Tanto le gustó Japón que se quedó tres meses. Ayudó a redactar los estatutos de la federación internacional y, cuando los delegados de Europa se marcharon, le confiaron sus votos a García y lo nombraron su representante en las negociaciones con los japoneses, que miraban al judo como un tesoro nacional.
Por esos días hizo amistad con un joven tailandés que había llegado para aprender y al que casi nadie le hacía caso. García le tomó lástima y le enseñó lo que sabía.

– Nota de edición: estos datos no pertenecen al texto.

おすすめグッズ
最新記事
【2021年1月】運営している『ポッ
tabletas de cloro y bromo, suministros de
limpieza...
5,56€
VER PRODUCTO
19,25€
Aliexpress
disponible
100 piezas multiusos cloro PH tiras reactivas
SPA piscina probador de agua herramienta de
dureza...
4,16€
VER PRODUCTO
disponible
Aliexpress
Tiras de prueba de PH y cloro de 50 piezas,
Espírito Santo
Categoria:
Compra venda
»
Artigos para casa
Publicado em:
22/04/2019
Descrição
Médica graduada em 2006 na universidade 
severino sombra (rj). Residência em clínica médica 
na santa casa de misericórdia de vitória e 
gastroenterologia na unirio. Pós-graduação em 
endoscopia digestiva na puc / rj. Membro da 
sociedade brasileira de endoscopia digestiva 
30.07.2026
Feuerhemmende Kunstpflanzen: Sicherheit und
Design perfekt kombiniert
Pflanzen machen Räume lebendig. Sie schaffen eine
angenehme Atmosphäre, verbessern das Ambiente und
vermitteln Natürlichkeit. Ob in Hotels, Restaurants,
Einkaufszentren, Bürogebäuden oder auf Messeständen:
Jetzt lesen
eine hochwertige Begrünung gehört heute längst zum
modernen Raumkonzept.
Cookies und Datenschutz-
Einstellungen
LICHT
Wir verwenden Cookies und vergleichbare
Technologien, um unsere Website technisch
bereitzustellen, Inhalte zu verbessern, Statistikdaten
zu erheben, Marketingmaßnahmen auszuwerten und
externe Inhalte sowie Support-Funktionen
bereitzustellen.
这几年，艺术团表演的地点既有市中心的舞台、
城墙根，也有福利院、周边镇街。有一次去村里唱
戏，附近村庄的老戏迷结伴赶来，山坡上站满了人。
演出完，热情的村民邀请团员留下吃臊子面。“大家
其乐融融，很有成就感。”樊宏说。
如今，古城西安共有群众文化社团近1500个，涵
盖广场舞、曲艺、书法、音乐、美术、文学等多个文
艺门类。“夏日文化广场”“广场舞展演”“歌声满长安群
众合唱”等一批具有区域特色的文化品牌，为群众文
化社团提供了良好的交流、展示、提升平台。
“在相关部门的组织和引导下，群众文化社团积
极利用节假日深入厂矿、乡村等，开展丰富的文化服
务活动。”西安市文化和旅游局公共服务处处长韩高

"Al final, en gratitud, me invitó a su país'', rememora García. "Estaba joven, soltero. Así que me fui con él. Cuando llegamos a Tailandia me llevé la sorpresa del siglo. Era, nada más y nada menos, que el príncipe heredero de la monarquía. Me tuvo un tiempo a cuerpo de rey, no quería que me fuera...".
Y sin embargo regresó. Extrañaba la Habana, quería abrir su propio dojo y continuar la labor diseminadora de esta arte marcial. Abrió el Víbora Judo Club -entre las calles Jorge y Espadero- y viajaba al interior de la isla para impartir seminarios.
La revolución de Fidel Castro le obligó a dar un giro de llave a la puerta de su club y a marcharse al exilio, primero en España y luego Estados Unidos, a donde llegó con un puñado de sueños y su cinturón negro.
"El judo era mi carta de salvación, mi identidad'', sostiene. "Continué enseñando, forjando nuevos judokas. Abrí un club muy conocido en Westchester, El Samurai, tuve la suerte que vinieran a él gente de todo el mundo, mantuve una profunda amistad con leyendas como el holandés Anton Gessink. Crecí como judoka, como hombre, y me hice viejo''.
En las reseñas que relatan el desarrollo del judo en países como Costa Rica y México, el nombre de Heriberto García surge como un agradecimiento, como si se tratara de un antes y un después. Y en Miami, ya retirado, se le busca y se le escucha.
"Sensei García es muy respetado en los círculos de las artes marciales'', explica Armando Martínez, sexto dan en karate-Do y segundo dan de judo. "Yo aprendí con él y ahora me asesora en mi dojo. Es una leyenda viva, pero que aún constituye una fuente valiosa de conocimientos''.